Texte à lire:

Vous êtes les oreilles et les yeux de la nation. Depuis votre poste de contrôle, vous observerez à travers plusieurs caméras de surveillance les entrées illégales dans le pays et serez tenus d’en informer vos supérieurs afin qu’ils y remédient. Votre tâche est des plus importantes pour la sécurité et l’avenir de notre pays. Bonne chance.

Si ces mots semblent décrire le synopsis d’un jeu vidéo de surveillance dont l’action prendrait place en temps de conflit, ils pourraient aussi bien illustrer le projet ayant donné lieu à l’œuvre The Virtual Watchers (2010). Grâce à une plateforme créée en 2008 en partenariat avec l’État du Texas, la compagnie RedServant offre la possibilité à chaque citoyen américain – désirant apporter leur aide dans les missions de contrôle des populations immigrées – un accès illimité aux caméras de surveillances placées en périphérie des frontières entre les États-Unis et le Mexique afin de signaler aux autorités la moindre action suspecte.

Consigne 1: Reproduisez telles quelles les lignes de la liste, en partant de son début et en allant jusqu'à la ligne contenant "family: Alcedinidae", celle-ci comprise.

Données sources:
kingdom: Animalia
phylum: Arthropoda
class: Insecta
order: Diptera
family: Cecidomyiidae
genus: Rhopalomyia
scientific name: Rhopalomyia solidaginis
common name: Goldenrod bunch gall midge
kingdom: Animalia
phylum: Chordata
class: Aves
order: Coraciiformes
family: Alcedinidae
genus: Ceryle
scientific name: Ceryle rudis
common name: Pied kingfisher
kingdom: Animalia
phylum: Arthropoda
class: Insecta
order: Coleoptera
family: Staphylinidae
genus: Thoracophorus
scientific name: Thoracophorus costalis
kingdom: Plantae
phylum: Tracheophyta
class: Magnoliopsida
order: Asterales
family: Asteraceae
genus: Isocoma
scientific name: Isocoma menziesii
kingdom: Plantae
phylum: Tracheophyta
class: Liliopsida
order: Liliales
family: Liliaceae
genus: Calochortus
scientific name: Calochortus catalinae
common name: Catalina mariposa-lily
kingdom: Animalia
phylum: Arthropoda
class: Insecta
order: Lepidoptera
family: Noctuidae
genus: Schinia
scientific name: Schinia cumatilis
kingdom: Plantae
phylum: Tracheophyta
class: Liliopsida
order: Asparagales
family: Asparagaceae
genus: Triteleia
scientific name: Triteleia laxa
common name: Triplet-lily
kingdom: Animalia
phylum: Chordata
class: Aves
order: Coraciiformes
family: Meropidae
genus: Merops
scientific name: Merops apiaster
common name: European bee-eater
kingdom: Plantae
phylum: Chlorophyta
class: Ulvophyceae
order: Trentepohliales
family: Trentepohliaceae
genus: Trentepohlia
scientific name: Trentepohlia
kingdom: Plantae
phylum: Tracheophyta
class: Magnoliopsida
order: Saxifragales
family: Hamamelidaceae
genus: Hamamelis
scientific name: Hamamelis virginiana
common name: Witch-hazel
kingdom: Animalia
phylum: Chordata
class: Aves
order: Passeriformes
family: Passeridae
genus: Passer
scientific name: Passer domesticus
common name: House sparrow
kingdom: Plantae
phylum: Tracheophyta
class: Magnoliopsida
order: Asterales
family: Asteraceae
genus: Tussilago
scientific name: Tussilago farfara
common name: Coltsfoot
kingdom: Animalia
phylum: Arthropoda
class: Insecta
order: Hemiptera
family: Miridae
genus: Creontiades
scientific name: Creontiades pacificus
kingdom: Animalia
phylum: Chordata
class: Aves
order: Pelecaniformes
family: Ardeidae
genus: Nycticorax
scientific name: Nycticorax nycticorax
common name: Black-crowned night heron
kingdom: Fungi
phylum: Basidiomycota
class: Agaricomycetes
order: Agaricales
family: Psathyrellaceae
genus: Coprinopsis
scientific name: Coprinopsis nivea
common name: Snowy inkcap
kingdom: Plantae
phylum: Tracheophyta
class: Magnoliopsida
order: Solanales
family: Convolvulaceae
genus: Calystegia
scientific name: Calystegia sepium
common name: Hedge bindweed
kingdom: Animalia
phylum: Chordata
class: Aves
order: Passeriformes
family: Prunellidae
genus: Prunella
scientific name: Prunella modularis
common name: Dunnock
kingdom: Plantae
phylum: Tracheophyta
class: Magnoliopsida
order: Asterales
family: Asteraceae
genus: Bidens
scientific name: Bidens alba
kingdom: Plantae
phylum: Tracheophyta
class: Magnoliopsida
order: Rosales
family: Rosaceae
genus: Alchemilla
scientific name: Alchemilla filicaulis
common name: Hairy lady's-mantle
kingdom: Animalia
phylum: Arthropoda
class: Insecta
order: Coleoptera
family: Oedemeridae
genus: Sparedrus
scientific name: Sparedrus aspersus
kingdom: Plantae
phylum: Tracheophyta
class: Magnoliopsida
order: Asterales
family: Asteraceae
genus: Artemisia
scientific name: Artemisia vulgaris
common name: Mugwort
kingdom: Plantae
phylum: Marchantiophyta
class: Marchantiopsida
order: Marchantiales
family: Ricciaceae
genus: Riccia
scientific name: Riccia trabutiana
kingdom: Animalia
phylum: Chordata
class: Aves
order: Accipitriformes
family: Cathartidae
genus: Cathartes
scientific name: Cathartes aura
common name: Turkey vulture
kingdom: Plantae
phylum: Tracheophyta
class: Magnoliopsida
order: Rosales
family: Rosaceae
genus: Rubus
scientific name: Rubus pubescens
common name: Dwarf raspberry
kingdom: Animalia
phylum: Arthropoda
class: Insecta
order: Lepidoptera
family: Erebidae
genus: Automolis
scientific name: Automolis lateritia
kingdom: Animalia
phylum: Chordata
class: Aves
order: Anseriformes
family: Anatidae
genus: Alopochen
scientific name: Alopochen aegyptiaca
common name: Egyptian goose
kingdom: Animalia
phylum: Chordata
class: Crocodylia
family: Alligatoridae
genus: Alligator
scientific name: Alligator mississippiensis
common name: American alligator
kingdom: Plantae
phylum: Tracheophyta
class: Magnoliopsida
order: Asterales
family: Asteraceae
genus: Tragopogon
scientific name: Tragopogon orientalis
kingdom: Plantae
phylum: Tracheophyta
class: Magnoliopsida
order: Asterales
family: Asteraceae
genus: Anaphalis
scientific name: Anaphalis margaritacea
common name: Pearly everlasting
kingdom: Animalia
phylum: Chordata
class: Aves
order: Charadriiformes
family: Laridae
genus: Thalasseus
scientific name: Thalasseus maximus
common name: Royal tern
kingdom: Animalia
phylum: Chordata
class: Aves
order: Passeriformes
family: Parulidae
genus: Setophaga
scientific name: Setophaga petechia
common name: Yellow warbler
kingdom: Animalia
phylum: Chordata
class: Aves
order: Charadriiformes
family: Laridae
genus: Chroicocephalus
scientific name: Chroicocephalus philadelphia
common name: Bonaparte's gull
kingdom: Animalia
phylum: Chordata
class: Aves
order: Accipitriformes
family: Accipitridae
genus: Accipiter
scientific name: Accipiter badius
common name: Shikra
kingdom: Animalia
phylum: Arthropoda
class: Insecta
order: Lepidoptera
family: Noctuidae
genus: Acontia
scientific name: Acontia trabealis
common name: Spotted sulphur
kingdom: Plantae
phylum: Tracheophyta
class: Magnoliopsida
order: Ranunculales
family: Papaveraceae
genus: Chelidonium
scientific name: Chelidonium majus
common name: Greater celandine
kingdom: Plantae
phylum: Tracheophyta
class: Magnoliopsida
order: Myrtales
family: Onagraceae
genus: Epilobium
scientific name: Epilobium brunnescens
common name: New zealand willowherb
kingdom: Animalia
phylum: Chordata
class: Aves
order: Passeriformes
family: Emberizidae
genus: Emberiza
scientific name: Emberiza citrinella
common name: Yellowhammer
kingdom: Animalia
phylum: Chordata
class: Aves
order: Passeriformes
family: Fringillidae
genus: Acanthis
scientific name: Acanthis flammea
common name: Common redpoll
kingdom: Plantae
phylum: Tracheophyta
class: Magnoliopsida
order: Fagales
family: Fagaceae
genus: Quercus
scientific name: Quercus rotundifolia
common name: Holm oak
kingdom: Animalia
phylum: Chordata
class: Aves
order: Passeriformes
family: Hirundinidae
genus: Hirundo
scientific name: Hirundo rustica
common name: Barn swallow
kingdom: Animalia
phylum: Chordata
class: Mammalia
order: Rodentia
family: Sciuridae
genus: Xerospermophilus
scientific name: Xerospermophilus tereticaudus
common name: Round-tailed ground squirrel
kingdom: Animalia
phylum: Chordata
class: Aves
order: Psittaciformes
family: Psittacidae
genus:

Consigne 2: D'après le texte à lire, en quelle année la compagnie RedServant a-t-elle créé sa plateforme avec l'État du Texas ?

Corrigé 1:
kingdom: Animalia
phylum: Arthropoda
class: Insecta
order: Diptera
family: Cecidomyiidae
genus: Rhopalomyia
scientific name: Rhopalomyia solidaginis
common name: Goldenrod bunch gall midge
kingdom: Animalia
phylum: Chordata
class: Aves
order: Coraciiformes
family: Alcedinidae

Corrigé 2: En 2008.